Porque lo que va a ocurrir acá es que dentro de no mucho, aumentos y especulación mediante se perderán las ventajas relativas de la devaluación, llegándose a una nueva convertibilidad… donde lo único atrasado van a ser los sueldos. Hoy por hoy, y mucho más de lo que aparece en las cifras, los salarios recuperaron su poder adquisitivo, pero esa recuperación será difícil de mantener si el atado de espinaca vale 7 mangos, por ejemplo, o el asado 10, por más que la carne siga siendo el alimento más barato entre nosotros.
Y uno se pregunta, aun dando la razón a los pequeños productores rurales que se quejan de una falta de política gubernamental para el sector, y de que la parte del león se la llevan los frigoríficos exportadores, ¿cuánto quieren ganar los productores? ¿nunca les alcanza? Venden, en dólares, sus productos a mayor precio que antes, pagando por insumos y servicios menos de la mitad, excepto tal vez, el gas oil. Tienen tan poco crédito como siempre, pero más barato, y la gran mayoría pudo refinanciar sus deudas ¿entonces? ¿Por qué se empuja tanto para ganar todavía más? ¿Cuál será el costo de esto?
Uno lo sabe, cualquiera que piense con su propia cabeza lo sabe, así como sabía qué ocurriría con la convertibilidad, las privatizaciones o, antes, el plan austral o la tablita de Martínez de Hoz. Si no hay nada nuevo…
Mi escéptica conclusión de esa charla de sobremesa fue: Este país no tiene ni la más remota posibilidad de arreglo. Al final, de viejo, vengo a darle la razón a mis locas ideas de hace 40 años.

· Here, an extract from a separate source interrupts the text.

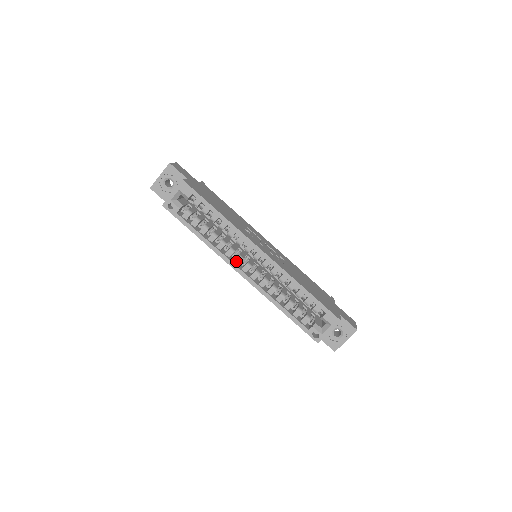
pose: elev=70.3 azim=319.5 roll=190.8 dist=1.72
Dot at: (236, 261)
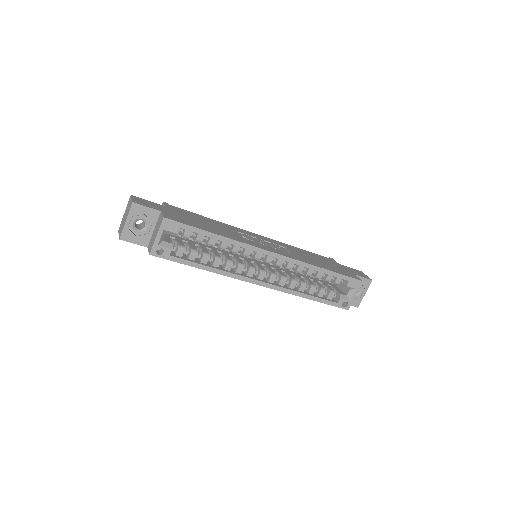
Dot at: (249, 274)
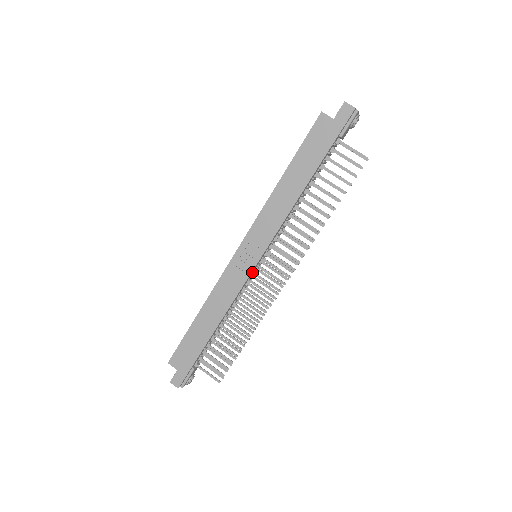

¿O alguien puede creer que uno era una suerte de tedy boy? ¿O nadie se da cuenta de que la «violencia» no fue una opción ni una elección, sino la consecuencia quizá inevitable de querer cambiar las cosas en serio y para bien de las mayorías?
Y uno, individual y generacionalmente, con todo su escepticismo y amargura a cuestas, pretende hoy que esa consecuencia no sea inevitable, y que mucho de lo ocurrido haya sido –no todo, pero sí una parte muy importante– producto de los propios errores y de la propia inexperiencia.

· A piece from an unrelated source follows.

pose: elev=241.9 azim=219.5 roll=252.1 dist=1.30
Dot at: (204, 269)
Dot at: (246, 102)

Y sigue pretendiéndolo a pesar de que muchas veces la realidad nos da señales de que tal vez no haya sido así, y la reflexión y la memoria nos lleven a barruntar de que se pueden elegir muchas cosas, menos la época que le toca a uno en suerte y las ideas y valores a que esa época nos induce.

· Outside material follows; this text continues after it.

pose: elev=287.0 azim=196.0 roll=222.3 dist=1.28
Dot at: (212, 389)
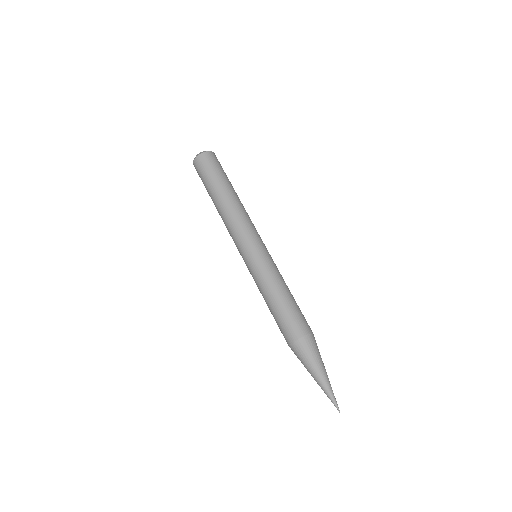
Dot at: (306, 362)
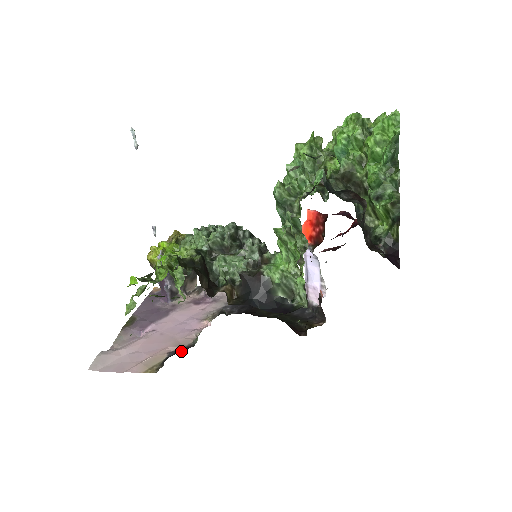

Pero como si por pocas cosas hubiéramos pasado, individual y generacionalmente, con tanta pasión, entrega, ilusión y desprendimiento, uno ahora tiene que aguantar que vengan un par de ignorantes presuntuosos a hacerle la autocrítica.
No, si no hay derecho.
Y los hurones (o zorro tal vez) no aparecieron. O sí más bien, pero se entretuvo o entretuvieron con la gallina que dejé en la trampa, que no funcionó. Está medio oxidada. y me vuelvo a cagar en Ceuta.